Marion Nestle talks again about calories in her blog Food Politics. The interesting take away is that, although the business of calories is quite complicated and the studies somewhat inconclusive, in order to lose weight one must reduce their caloric intake. In other words, no matter what kind of a “diet” you choose, you need to eat less. When any diet works it is because it is somehow makes people eat less. The biggest problem with every diet is that there is some sort of compromise and, worse yet, some sort of removal of something that you like that will eventually make you want it even more and BREAK your diet.
I have talked at length about the 80% rule. If you want to cut something out of your life (possibly other than cigarettes or soda or a spouse) you should only do it about 80% of the time. Sure you can quit chocolate most of the time, but why not have a piece once a month or even once a week; a little piece. I love wine. If I want to reduce my caloric intake I can stop having wine most of the time. But I am not going to deprive myself to such an extent that I end up sitting in my garage and sucking up a 5 gallon carboy of red wine with a straw. Instead, I will not have wine during the week and reward my good behavor with a few glasses on the weekend.

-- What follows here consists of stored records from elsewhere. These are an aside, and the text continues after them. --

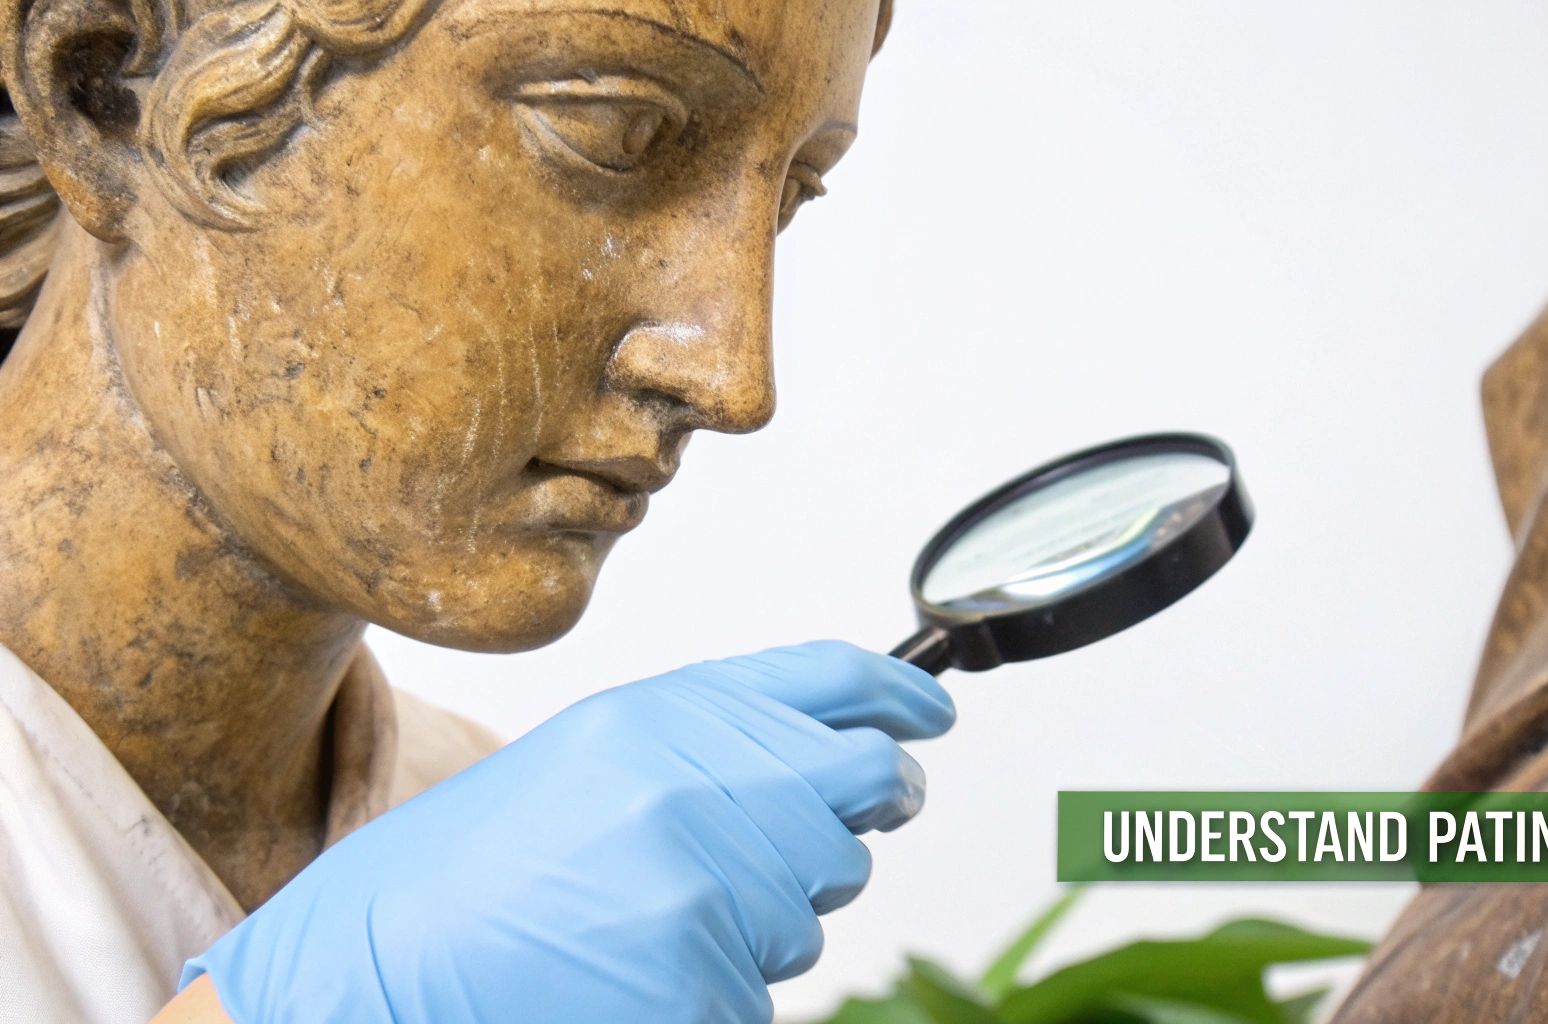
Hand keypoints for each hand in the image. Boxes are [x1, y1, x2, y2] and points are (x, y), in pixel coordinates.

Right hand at [180, 641, 954, 1022]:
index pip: (835, 681)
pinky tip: (637, 969)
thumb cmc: (473, 870)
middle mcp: (698, 787)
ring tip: (648, 914)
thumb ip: (712, 741)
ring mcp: (708, 890)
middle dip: (845, 820)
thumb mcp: (590, 758)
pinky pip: (766, 987)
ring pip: (818, 903)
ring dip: (766, 915)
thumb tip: (836, 758)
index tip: (930, 714)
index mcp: (663, 716)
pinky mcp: (705, 983)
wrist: (373, 971)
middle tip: (781, 844)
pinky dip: (720, 986)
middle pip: (859, 794)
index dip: (902, 696)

It seems that there are two hurdles in the diet world. The first is that you should never compromise your nutritional needs to lose weight. Not only will you end up craving something if you eliminate it altogether, it is usually not very smart to do so. The fad diets that completely cut out carbs or fat or whatever are not very clever. They may work for the short term but that is really not a diet. That brings us to the second challenge which is maintaining a lower weight. Most people that are overweight and need to lose some excess have a hard time keeping it off. This is because for people that are overweight, the reduction of calories is not temporary. You might need to reduce further than necessary to initially lose the weight, but you will always need to eat less than you did before.
Here is a wonderful and not very calorie dense dish. I use a store bought marinade which is rare for me, but the one that we have found has no junk in it. You can substitute a homemade sweetened soy sauce (or miso dressing) with ginger, garlic and rice wine vinegar. I suggest finding a Trader Joe’s and do what I do.
- 2 Black Cod Filets
- 1 Cup Soyaki Sauce (from Trader Joes) or Homemade sweetened soy sauce
- 1 Tablespoon Butter
- Bowl for Marinating
- Sauté Pan with Lid
- In a bowl or dish, marinate the fish in the soy sauce. Optionally, you can add some fresh ginger.
- Refrigerate for about 20 minutes.
- Melt the butter in the sauté pan over medium heat.
- Add the fish, skin side down.
- Cover, leaving the lid slightly askew, and sauté for 5-6 minutes.
- Carefully flip fish and cook for another 2-3 minutes uncovered. If you have trouble manipulating the fish you can cut it in half. That is how you will serve it.